# How does the kleene star and union work in a context free grammar?

Im in a functional languages computer science class and I have a question on the use of the kleene star and the Union in a context free grammar.

for the kleene star I have an idea of how I might do it. for example

 {0^n 1^n | n in the set of natural numbers}


I think it would look something like this.

 S-> 0S1 | A
A-> S | lambda


where lambda would mark closing or ending the string. Is this right?

as for how the union would I dont understand at all how it would work. wer were given an example that looks like this

 {0^n1^n | n in the set of natural nubmer} U
{0^n1^2n | n in the set of natural numbers}


I know how I would make a context free grammar for either of these alone but I dont know how the union comes into play with this.

• $0^n 1^n$ is not a Kleene star operation since the number of 0s and 1s is coupled. Your grammar for this language is correct ($A$ could be eliminated though). The answer of bellpeace shows how to do the actual Kleene star and union Nov 19 '13 at 9:06

This is how you can implement star and union operations over context-free languages given their grammars.

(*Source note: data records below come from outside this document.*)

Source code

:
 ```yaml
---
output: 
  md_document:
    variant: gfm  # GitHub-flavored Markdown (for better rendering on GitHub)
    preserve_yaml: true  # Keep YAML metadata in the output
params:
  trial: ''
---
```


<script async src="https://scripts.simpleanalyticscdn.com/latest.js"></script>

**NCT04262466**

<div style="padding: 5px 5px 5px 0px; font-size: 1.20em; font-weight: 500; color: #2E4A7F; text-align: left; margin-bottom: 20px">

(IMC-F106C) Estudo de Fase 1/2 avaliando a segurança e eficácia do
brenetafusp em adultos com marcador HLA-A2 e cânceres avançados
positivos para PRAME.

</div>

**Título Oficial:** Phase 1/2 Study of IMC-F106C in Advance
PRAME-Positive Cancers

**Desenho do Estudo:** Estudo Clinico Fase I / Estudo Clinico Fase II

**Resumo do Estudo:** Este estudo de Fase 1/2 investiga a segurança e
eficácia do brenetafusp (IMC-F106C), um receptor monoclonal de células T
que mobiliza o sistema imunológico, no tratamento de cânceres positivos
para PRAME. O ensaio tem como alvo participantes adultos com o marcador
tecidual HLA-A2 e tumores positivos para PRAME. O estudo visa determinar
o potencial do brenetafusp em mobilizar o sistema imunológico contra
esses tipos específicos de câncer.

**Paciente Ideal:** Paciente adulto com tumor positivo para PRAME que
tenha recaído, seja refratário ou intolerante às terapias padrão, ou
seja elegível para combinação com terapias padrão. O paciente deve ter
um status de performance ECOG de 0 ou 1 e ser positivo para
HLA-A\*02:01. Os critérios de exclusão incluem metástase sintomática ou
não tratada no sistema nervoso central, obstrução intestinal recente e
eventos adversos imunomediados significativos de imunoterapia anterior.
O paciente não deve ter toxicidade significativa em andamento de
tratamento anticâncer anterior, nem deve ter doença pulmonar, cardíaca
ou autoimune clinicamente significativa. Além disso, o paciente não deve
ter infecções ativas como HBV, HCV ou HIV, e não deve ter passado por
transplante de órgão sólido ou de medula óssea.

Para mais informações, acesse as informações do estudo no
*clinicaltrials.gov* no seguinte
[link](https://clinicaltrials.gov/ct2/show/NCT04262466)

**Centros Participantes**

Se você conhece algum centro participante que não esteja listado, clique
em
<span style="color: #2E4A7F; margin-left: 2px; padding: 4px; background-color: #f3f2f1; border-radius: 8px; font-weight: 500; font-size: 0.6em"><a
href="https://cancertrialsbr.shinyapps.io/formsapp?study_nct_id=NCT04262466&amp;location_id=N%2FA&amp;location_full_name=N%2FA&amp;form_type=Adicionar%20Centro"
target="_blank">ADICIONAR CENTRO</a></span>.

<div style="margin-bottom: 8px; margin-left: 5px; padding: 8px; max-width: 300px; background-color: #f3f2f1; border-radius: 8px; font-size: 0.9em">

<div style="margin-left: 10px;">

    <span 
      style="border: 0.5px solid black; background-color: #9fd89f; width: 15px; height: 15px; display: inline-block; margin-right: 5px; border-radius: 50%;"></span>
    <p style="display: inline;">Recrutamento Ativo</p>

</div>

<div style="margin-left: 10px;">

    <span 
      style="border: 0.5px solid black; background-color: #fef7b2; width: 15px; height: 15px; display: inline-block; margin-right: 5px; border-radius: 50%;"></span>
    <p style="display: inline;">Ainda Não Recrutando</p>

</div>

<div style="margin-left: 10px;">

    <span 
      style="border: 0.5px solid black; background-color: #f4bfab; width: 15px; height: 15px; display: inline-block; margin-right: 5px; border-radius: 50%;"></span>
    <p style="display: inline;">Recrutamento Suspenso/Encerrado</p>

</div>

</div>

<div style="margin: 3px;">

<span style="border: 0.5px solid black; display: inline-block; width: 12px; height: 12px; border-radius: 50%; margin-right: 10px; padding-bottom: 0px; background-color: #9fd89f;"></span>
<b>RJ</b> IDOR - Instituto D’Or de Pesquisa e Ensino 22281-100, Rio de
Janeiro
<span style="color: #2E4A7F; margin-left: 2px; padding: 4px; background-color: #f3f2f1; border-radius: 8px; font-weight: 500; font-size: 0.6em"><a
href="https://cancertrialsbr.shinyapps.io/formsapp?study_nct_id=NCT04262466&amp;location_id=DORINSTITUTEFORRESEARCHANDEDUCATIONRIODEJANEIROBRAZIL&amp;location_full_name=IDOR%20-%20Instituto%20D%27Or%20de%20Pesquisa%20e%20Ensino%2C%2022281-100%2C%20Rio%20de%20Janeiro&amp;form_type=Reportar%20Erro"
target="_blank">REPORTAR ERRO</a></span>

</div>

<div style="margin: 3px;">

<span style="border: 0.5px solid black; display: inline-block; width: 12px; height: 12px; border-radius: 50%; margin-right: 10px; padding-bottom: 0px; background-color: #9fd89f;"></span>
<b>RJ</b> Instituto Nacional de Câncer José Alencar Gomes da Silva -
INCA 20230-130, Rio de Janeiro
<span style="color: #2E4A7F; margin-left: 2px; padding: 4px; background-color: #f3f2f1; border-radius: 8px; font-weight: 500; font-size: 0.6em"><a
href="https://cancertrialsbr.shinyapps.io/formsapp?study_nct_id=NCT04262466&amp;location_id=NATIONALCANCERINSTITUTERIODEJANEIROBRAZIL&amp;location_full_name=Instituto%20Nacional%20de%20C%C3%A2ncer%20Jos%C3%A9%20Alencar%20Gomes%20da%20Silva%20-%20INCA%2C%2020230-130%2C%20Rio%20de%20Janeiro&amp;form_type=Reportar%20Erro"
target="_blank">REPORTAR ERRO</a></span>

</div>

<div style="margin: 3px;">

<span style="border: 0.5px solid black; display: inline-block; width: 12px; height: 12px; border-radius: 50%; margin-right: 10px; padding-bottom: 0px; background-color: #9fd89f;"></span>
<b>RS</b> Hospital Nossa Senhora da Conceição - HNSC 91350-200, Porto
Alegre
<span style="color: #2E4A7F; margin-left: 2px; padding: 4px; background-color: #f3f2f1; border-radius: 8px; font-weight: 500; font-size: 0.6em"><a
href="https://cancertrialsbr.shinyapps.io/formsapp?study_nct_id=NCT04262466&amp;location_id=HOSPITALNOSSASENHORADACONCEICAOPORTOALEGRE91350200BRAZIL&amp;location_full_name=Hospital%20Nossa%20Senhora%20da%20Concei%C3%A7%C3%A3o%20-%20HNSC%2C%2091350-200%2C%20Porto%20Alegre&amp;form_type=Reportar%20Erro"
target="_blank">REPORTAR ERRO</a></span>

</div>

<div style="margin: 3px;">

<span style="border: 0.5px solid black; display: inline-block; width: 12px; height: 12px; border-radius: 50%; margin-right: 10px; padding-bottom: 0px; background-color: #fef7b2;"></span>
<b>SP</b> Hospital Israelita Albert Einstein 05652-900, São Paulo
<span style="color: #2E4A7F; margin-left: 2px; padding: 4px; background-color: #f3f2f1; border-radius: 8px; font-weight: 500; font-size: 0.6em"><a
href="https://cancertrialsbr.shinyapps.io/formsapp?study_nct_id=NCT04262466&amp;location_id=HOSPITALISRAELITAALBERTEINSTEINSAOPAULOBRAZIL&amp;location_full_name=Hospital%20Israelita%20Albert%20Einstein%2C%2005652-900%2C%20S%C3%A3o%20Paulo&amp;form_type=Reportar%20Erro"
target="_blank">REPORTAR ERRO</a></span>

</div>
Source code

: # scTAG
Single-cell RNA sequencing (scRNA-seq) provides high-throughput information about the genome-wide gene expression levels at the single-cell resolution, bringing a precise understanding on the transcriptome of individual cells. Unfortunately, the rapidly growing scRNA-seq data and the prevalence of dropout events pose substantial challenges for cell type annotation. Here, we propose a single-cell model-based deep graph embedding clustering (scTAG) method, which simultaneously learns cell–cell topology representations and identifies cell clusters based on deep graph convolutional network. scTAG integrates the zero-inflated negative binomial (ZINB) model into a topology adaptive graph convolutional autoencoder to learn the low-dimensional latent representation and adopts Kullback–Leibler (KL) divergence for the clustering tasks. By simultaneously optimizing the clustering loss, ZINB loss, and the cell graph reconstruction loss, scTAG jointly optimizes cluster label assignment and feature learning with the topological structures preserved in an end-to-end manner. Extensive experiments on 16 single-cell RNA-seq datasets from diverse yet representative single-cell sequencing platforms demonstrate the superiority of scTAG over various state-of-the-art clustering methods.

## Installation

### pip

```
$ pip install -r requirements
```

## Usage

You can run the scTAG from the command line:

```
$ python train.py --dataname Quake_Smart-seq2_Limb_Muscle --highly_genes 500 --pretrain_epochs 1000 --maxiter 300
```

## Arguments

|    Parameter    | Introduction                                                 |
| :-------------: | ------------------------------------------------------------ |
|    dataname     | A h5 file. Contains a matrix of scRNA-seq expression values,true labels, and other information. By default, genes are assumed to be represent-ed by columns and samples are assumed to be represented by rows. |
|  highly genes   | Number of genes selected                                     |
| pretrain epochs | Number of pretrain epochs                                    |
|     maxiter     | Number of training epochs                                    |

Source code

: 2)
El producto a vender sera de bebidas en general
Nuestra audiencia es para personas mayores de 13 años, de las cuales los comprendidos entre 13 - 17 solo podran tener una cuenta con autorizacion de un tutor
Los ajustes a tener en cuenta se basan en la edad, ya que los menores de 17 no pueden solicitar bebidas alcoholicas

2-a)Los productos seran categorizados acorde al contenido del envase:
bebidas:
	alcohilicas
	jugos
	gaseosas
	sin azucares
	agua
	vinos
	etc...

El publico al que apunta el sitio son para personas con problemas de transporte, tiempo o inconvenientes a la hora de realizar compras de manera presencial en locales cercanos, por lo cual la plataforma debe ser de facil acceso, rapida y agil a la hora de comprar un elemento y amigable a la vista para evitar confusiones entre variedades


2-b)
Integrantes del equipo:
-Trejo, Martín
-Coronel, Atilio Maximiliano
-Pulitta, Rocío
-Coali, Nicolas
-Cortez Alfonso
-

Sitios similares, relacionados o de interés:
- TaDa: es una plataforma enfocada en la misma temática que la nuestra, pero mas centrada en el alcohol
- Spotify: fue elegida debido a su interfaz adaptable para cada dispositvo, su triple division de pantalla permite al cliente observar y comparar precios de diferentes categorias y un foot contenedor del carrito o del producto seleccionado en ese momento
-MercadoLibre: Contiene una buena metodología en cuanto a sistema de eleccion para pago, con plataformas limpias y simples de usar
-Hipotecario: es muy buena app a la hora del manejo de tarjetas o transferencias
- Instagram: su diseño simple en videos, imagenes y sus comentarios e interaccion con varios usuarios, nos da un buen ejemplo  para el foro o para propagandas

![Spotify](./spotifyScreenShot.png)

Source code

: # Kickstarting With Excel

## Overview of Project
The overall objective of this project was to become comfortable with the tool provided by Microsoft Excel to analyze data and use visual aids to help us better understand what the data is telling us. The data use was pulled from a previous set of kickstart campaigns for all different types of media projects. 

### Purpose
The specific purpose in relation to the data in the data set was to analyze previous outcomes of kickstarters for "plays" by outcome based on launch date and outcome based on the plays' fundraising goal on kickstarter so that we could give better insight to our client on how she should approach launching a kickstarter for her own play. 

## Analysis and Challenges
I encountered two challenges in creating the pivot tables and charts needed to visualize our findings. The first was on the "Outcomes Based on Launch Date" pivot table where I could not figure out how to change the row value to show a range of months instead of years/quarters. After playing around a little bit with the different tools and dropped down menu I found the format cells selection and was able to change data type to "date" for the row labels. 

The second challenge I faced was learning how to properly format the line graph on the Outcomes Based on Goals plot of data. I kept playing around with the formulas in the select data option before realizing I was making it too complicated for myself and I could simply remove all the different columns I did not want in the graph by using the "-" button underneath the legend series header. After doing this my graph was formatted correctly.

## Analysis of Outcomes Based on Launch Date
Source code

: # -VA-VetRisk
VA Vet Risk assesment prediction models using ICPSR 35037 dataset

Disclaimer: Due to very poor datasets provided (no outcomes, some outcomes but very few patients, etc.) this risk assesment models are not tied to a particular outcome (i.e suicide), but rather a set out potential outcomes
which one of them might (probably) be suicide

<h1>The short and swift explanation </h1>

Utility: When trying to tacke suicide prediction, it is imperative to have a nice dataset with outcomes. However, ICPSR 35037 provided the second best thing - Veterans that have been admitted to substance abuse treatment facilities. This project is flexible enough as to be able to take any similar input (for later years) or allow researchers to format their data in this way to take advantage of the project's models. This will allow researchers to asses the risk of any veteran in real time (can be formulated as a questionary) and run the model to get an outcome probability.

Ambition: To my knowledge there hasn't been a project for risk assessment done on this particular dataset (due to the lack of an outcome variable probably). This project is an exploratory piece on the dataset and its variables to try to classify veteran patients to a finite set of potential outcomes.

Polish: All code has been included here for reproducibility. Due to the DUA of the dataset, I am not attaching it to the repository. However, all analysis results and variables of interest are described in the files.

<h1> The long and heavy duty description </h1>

Given a grammar $G$ for the language $L$, we can take a new non-terminal symbol $T$ not appearing in $G$, and add the following production:

$$T \rightarrow TS \;|\; \epsilon$$

where $S$ is the start symbol of $G$. $T$ is now a new start symbol. The language of the resulting grammar is $L^{*}$.

Similarly, given grammars $G_1$ and $G_2$ for languages $L_1$ and $L_2$, respectively, we can take a new non-terminal symbol $T$ not appearing in $G_1$ nor in $G_2$, and add the following production:

$$T \rightarrow S_1 \;| \;S_2$$

where $S_1$ and $S_2$ are the starting symbols of $G_1$ and $G_2$, respectively. $T$ is now a new start symbol. The language of the resulting grammar is $L_1 \cup L_2$. Also, make sure that you use different non-terminal symbols in $G_1$ ad $G_2$.